**Work item:** The response should be the records below, repeated exactly, with each picture left out.

**Data:**
━━━━━━━━━━
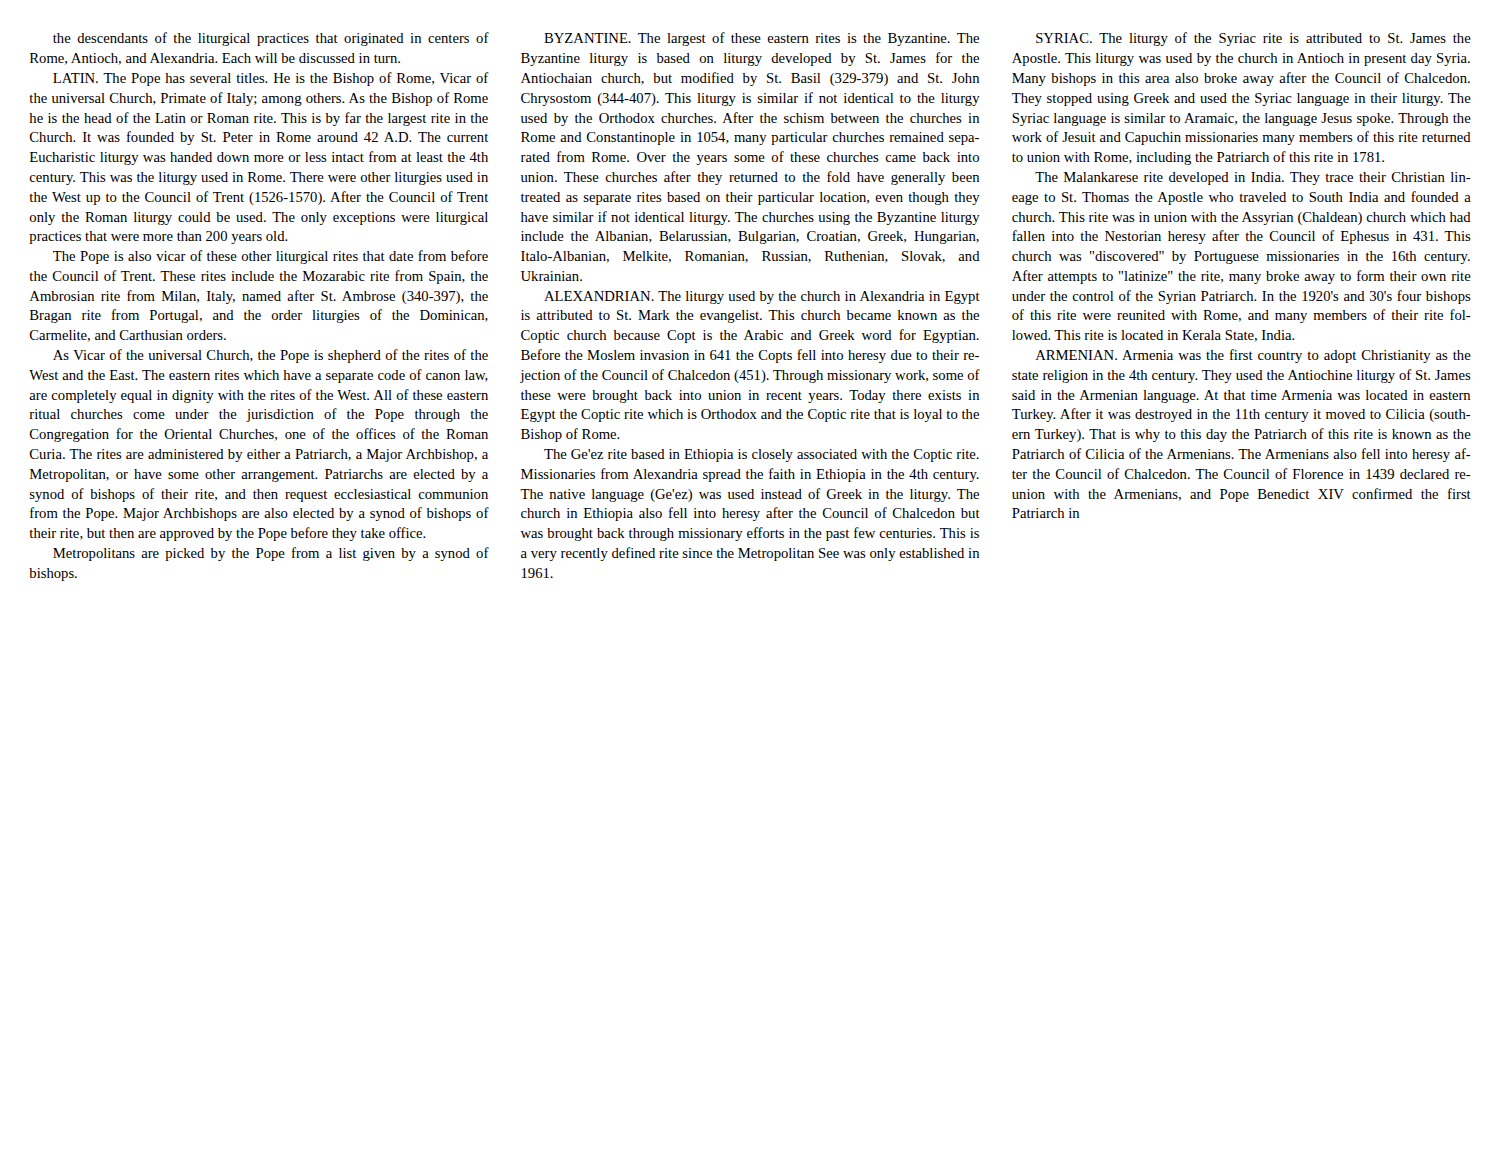the descendants of the liturgical practices that originated in centers of Rome, Antioch, and Alexandria. Each will be discussed in turn.
LATIN. The Pope has several titles. He is the Bishop of Rome, Vicar of the universal Church, Primate of Italy; among others. As the Bishop of Rome he is the head of the Latin or Roman rite. This is by far the largest rite in the Church. It was founded by St. Peter in Rome around 42 A.D. The current Eucharistic liturgy was handed down more or less intact from at least the 4th century. This was the liturgy used in Rome. There were other liturgies used in the West up to the Council of Trent (1526-1570). After the Council of Trent only the Roman liturgy could be used. The only exceptions were liturgical practices that were more than 200 years old.
The Pope is also vicar of these other liturgical rites that date from before the Council of Trent. These rites include the Mozarabic rite from Spain, the Ambrosian rite from Milan, Italy, named after St. Ambrose (340-397), the Bragan rite from Portugal, and the order liturgies of the Dominican, Carmelite, and Carthusian orders.
As Vicar of the universal Church, the Pope is shepherd of the rites of the West and the East. The eastern rites which have a separate code of canon law, are completely equal in dignity with the rites of the West. All of these eastern ritual churches come under the jurisdiction of the Pope through the Congregation for the Oriental Churches, one of the offices of the Roman Curia. The rites are administered by either a Patriarch, a Major Archbishop, a Metropolitan, or have some other arrangement. Patriarchs are elected by a synod of bishops of their rite, and then request ecclesiastical communion from the Pope. Major Archbishops are also elected by a synod of bishops of their rite, but then are approved by the Pope before they take office.
Metropolitans are picked by the Pope from a list given by a synod of bishops.
BYZANTINE. The largest of these eastern rites is the Byzantine. The Byzantine liturgy is based on liturgy developed by St. James for the Antiochaian church, but modified by St. Basil (329-379) and St. John Chrysostom (344-407). This liturgy is similar if not identical to the liturgy used by the Orthodox churches. After the schism between the churches in Rome and Constantinople in 1054, many particular churches remained separated from Rome. Over the years some of these churches came back into union. These churches after they returned to the fold have generally been treated as separate rites based on their particular location, even though they have similar if not identical liturgy. The churches using the Byzantine liturgy include the Albanian, Belarussian, Bulgarian, Croatian, Greek, Hungarian, Italo-Albanian, Melkite, Romanian, Russian, Ruthenian, Slovak, and Ukrainian.
ALEXANDRIAN. The liturgy used by the church in Alexandria in Egypt is attributed to St. Mark the evangelist. This church became known as the Coptic church because Copt is the Arabic and Greek word for Egyptian. Before the Moslem invasion in 641 the Copts fell into heresy due to their rejection of the Council of Chalcedon (451). Through missionary work, some of these were brought back into union in recent years. Today there exists in Egypt the Coptic rite which is Orthodox and the Coptic rite that is loyal to the Bishop of Rome.
The Ge'ez rite based in Ethiopia is closely associated with the Coptic rite. Missionaries from Alexandria spread the faith in Ethiopia in the 4th century. The native language (Ge'ez) was used instead of Greek in the liturgy. The church in Ethiopia also fell into heresy after the Council of Chalcedon but was brought back through missionary efforts in the past few centuries. This is a very recently defined rite since the Metropolitan See was only established in 1961.
SYRIAC. The liturgy of the Syriac rite is attributed to St. James the Apostle. This liturgy was used by the church in Antioch in present day Syria. Many bishops in this area also broke away after the Council of Chalcedon. They stopped using Greek and used the Syriac language in their liturgy. The Syriac language is similar to Aramaic, the language Jesus spoke. Through the work of Jesuit and Capuchin missionaries many members of this rite returned to union with Rome, including the Patriarch of this rite in 1781.
The Malankarese rite developed in India. They trace their Christian lineage to St. Thomas the Apostle who traveled to South India and founded a church. This rite was in union with the Assyrian (Chaldean) church which had fallen into the Nestorian heresy after the Council of Ephesus in 431. This church was "discovered" by Portuguese missionaries in the 16th century. After attempts to "latinize" the rite, many broke away to form their own rite under the control of the Syrian Patriarch. In the 1920's and 30's four bishops of this rite were reunited with Rome, and many members of their rite followed. This rite is located in Kerala State, India.
ARMENIAN. Armenia was the first country to adopt Christianity as the state religion in the 4th century. They used the Antiochine liturgy of St. James said in the Armenian language. At that time Armenia was located in eastern Turkey. After it was destroyed in the 11th century it moved to Cilicia (southern Turkey). That is why to this day the Patriarch of this rite is known as the Patriarch of Cilicia of the Armenians. The Armenians also fell into heresy after the Council of Chalcedon. The Council of Florence in 1439 declared reunion with the Armenians, and Pope Benedict XIV confirmed the first Patriarch in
━━━━━━━━━━
**Solved exercise:**
the descendants of the liturgical practices that originated in centers of Rome, Antioch, and Alexandria. Each will be discussed in turn.
LATIN. The Pope has several titles. He is the Bishop of Rome, Vicar of the universal Church, Primate of Italy; among others. As the Bishop of Rome he is the head of the Latin or Roman rite. This is by far the largest rite in the Church. It was founded by St. Peter in Rome around 42 A.D. The current Eucharistic liturgy was handed down more or less intact from at least the 4th century. This was the liturgy used in Rome. There were other liturgies used in the West up to the Council of Trent (1526-1570). After the Council of Trent only the Roman liturgy could be used. The only exceptions were liturgical practices that were more than 200 years old.
The Pope is also vicar of these other liturgical rites that date from before the Council of Trent. These rites include the Mozarabic rite from Spain, the Ambrosian rite from Milan, Italy, named after St. Ambrose (340-397), the Bragan rite from Portugal, and the order liturgies of the Dominican, Carmelite, and Carthusian orders.
As Vicar of the universal Church, the Pope is shepherd of the rites of the West and the East. The eastern rites which have a separate code of canon law, are completely equal in dignity with the rites of the West. All of these eastern ritual churches come under the jurisdiction of the Pope through the Congregation for the Oriental Churches, one of the offices of the Roman Curia. The rites are administered by either a Patriarch, a Major Archbishop, a Metropolitan, or have some other arrangement. Patriarchs are elected by a synod of bishops of their rite, and then request ecclesiastical communion from the Pope. Major Archbishops are also elected by a synod of bishops of their rite, but then are approved by the Pope before they take office.
Metropolitans are picked by the Pope from a list given by a synod of bishops.
BYZANTINE. The largest of these eastern rites is the Byzantine. The Byzantine liturgy is based on liturgy developed by St. James for the Antiochaian church, but modified by St. Basil (329-379) and St. John Chrysostom (344-407). This liturgy is similar if not identical to the liturgy used by the Orthodox churches. After the schism between the churches in Rome and Constantinople in 1054, many particular churches remained separated from Rome. Over the years some of these churches came back into union. These churches after they returned to the fold have generally been treated as separate rites based on their particular location, even though they have similar if not identical liturgy. The churches using the Byzantine liturgy include the Albanian, Belarussian, Bulgarian, Croatian, Greek, Hungarian, Italo-Albanian, Melkite, Romanian, Russian, Ruthenian, Slovak, and Ukrainian.
ALEXANDRIAN. The liturgy used by the church in Alexandria in Egypt is attributed to St. Mark the evangelist. This church became known as the Coptic church because Copt is the Arabic and Greek word for Egyptian. Before the Moslem invasion in 641 the Copts fell into heresy due to their rejection of the Council of Chalcedon (451). Through missionary work, some of these were brought back into union in recent years. Today there exists in Egypt the Coptic rite which is Orthodox and the Coptic rite that is loyal to the Bishop of Rome.
The Ge'ez rite based in Ethiopia is closely associated with the Coptic rite. Missionaries from Alexandria spread the faith in Ethiopia in the 4th century. The native language (Ge'ez) was used instead of Greek in the liturgy. The church in Ethiopia also fell into heresy after the Council of Chalcedon but was brought back through missionary efforts in the past few centuries. This is a very recently defined rite since the Metropolitan See was only established in 1961.
SYRIAC. The liturgy of the Syriac rite is attributed to St. James the Apostle. This liturgy was used by the church in Antioch in present day Syria. Many bishops in this area also broke away after the Council of Chalcedon. They stopped using Greek and used the Syriac language in their liturgy. The Syriac language is similar to Aramaic, the language Jesus spoke. Through the work of Jesuit and Capuchin missionaries many members of this rite returned to union with Rome, including the Patriarch of this rite in 1781.
The Malankarese rite developed in India. They trace their Christian lineage to St. Thomas the Apostle who traveled to South India and founded a church. This rite was in union with the Assyrian (Chaldean) church which had fallen into the Nestorian heresy after the Council of Ephesus in 431. This church was "discovered" by Portuguese missionaries in the 16th century. After attempts to "latinize" the rite, many broke away to form their own rite under the control of the Syrian Patriarch. In the 1920's and 30's four bishops of this rite were reunited with Rome, and many members of their rite followed. This rite is located in Kerala State, India.
ARMENIAN. Armenia was the first country to adopt Christianity as the state religion in the 4th century. They used the Antiochine liturgy of St. James said in the Armenian language. At that time Armenia was located in eastern Turkey. After it was destroyed in the 11th century it moved to Cilicia (southern Turkey). That is why to this day the Patriarch of this rite is known as the Patriarch of Cilicia of the Armenians. The Armenians also fell into heresy after the Council of Chalcedon. The Council of Florence in 1439 declared reunion with the Armenians, and Pope Benedict XIV confirmed the first Patriarch in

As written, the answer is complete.